When a power company wants to build a new wind farm, it generally hires a consultant to make wind speed measurements at the proposed site for eight to 12 months. Those measurements are correlated with historical data and used to assess the site’s power-generation capacity.

At the International Joint Conference on Artificial Intelligence later this month, MIT researchers will present a new statistical technique that yields better wind-speed predictions than existing techniques do — even when it uses only three months’ worth of data. That could save power companies time and money, particularly in the evaluation of sites for offshore wind farms, where maintaining measurement stations is particularly costly.

“We talked with people in the wind industry, and we found that they were using a very, very simplistic mechanism to estimate the wind resource at a site,” says Kalyan Veeramachaneni, a research scientist at MIT’s Computer Science and Artificial Intelligence Laboratory (CSAIL) and first author on the new paper. In particular, Veeramachaneni says, standard practice in the industry is to assume that wind-speed data follows a so-called Gaussian distribution — the “bell curve” familiar from basic statistics.

“The data here is non-Gaussian; we all know that,” Veeramachaneni says. “You can fit a bell curve to it, but that’s not an accurate representation of the data.”

Typically, a wind energy consultant will find correlations between wind speed measurements at a proposed site and those made, during the same period, at a nearby weather station where records stretch back for decades.

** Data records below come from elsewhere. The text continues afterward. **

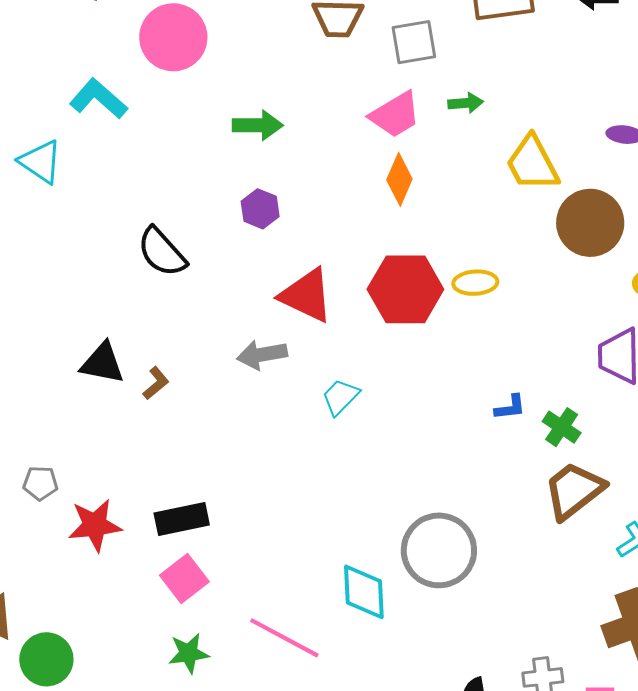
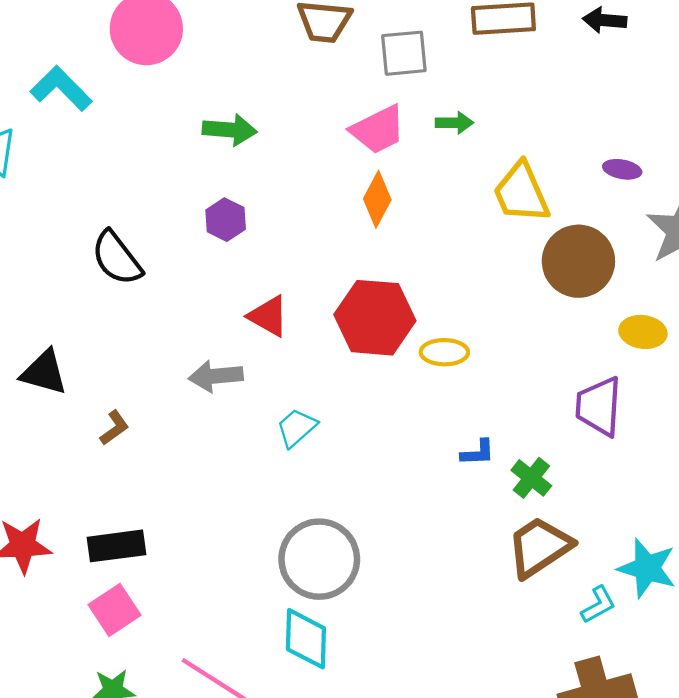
yellow ellipse: (475, 283) -> (444, 352), moved
red triangle: (306, 295) -> (268, 316), size x0.7
brown L-shape: (156, 383) -> (114, 428), moved
gray circle: (439, 550) -> (319, 559), moved

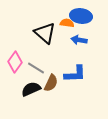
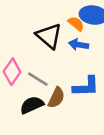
orange semicircle: (67, 23) -> (76, 24), turned 32
blue arrow: (79, 40) -> (79, 45), moved

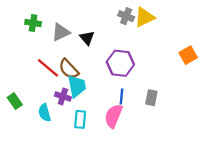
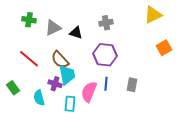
gray cross: (126, 16) -> (106, 23), moved, turned -32
yellow triangle: (144, 17) -> (153, 15), moved
black triangle: (87, 38) -> (76, 33), turned -32
red line: (48, 68) -> (29, 59), moved
pink semicircle: (113, 116) -> (89, 92), moved

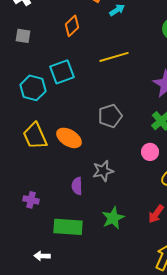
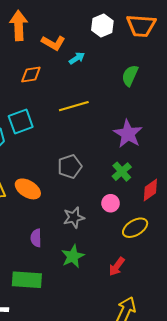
orange diamond: (72, 26) -> (31, 75), turned 35
gray star: (103, 171) -> (74, 218), moved
green star: (113, 218) -> (73, 256), moved

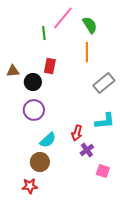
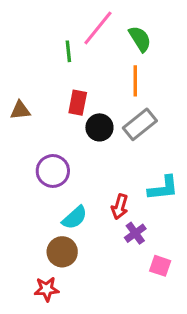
black circle: (33, 82) -> (99, 127), moved
gray rectangle: (104, 83) -> (140, 124), moved

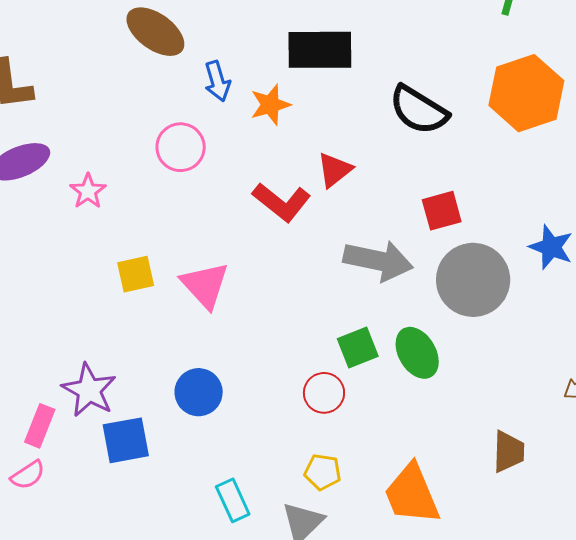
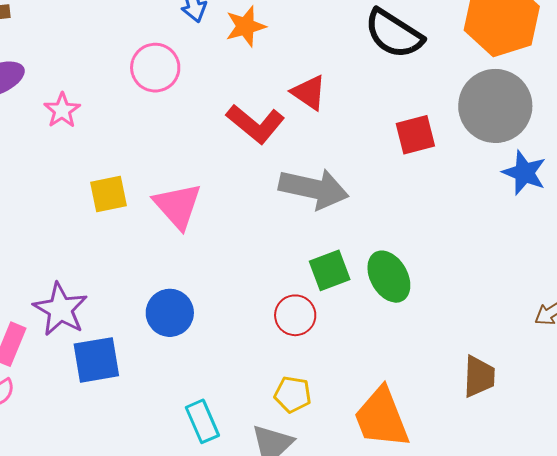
red triangle: (335, 170) -> (309, 93), turned -48
gray arrow: (378, 261) -> (314, 189), moved
gray circle: (473, 280) -> (495, 106), moved

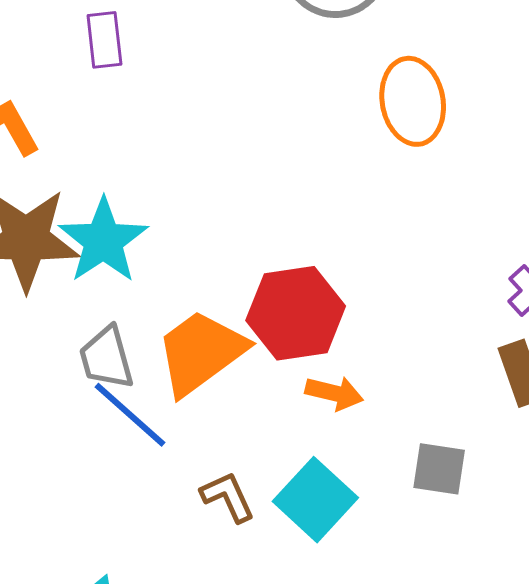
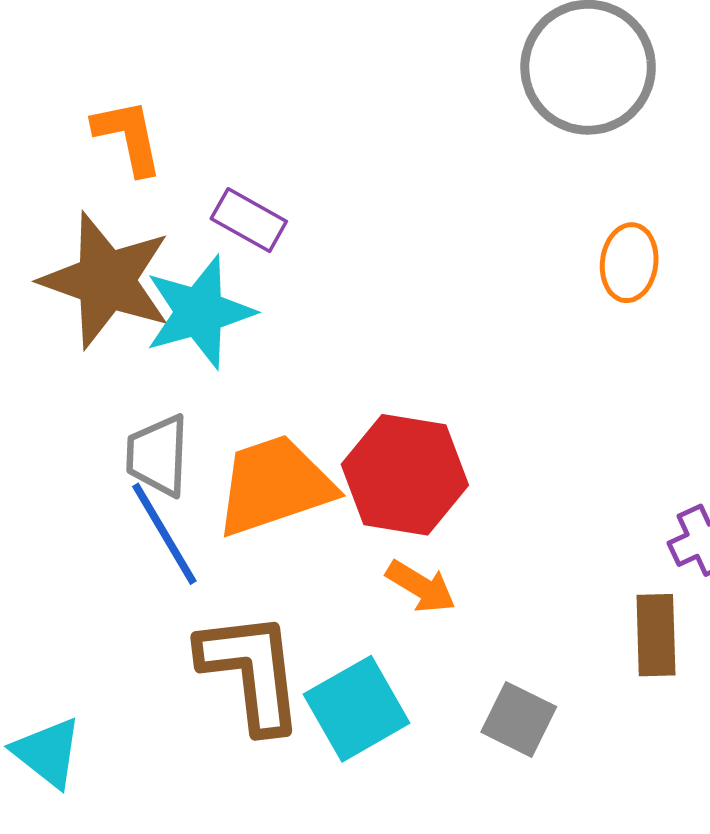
purple rectangle: (104, 40) -> (249, 220), moved, turned -72
orange ellipse: (413, 101) -> (629, 263), size x0.7
brown L-shape: (228, 497) -> (251, 671), size x1.8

On the basis of those correlations, the consultant will adjust the weather station’s historical data to provide an approximation of wind speeds at the new site.

The correlation model is what’s known in statistics as a joint distribution. That means that it represents the probability not only of a particular measurement at one site, but of that measurement’s coincidence with a particular measurement at the other. Wind-industry consultants, Veeramachaneni says, usually characterize that joint distribution as a Gaussian distribution.

**Different curves**

The first novelty of the model that Veeramachaneni developed with his colleagues — Una-May O’Reilly, a principal research scientist at CSAIL, and Alfredo Cuesta-Infante of the Universidad Rey Juan Carlos in Madrid — is that it can factor in data from more than one weather station. In some of their analyses, the researchers used data from 15 or more other sites.

But its main advantage is that it’s not restricted to Gaussian probability distributions. Moreover, it can use different types of distributions to characterize data from different sites, and it can combine them in different ways. It can even use so-called nonparametric distributions, in which the data are described not by a mathematical function, but by a collection of samples, much the way a digital music file consists of discrete samples of a continuous sound wave.

Another aspect of the model is that it can find nonlinear correlations between data sets. Standard regression analysis, of the type commonly used in the wind industry, identifies the straight line that best approximates a scattering of data points, according to some distance measure. But often, a curved line would offer a better approximation. The researchers’ model allows for that possibility.

**Validation**

The researchers first applied their technique to data collected from an anemometer on top of the MIT Museum, which was looking to install a wind turbine on its roof. Once they had evidence of their model’s accuracy, they applied it to data provided to them by a major consultant in the wind industry.

With only three months of the company’s historical data for a particular wind farm site, Veeramachaneni and his colleagues were able to predict wind speeds over the next two years three times as accurately as existing models could with eight months of data. Since then, the researchers have improved their model by evaluating alternative ways of calculating joint distributions. According to additional analysis of the data from the Museum of Science, which is reported in the new paper, their revised approach could double the accuracy of their predictions.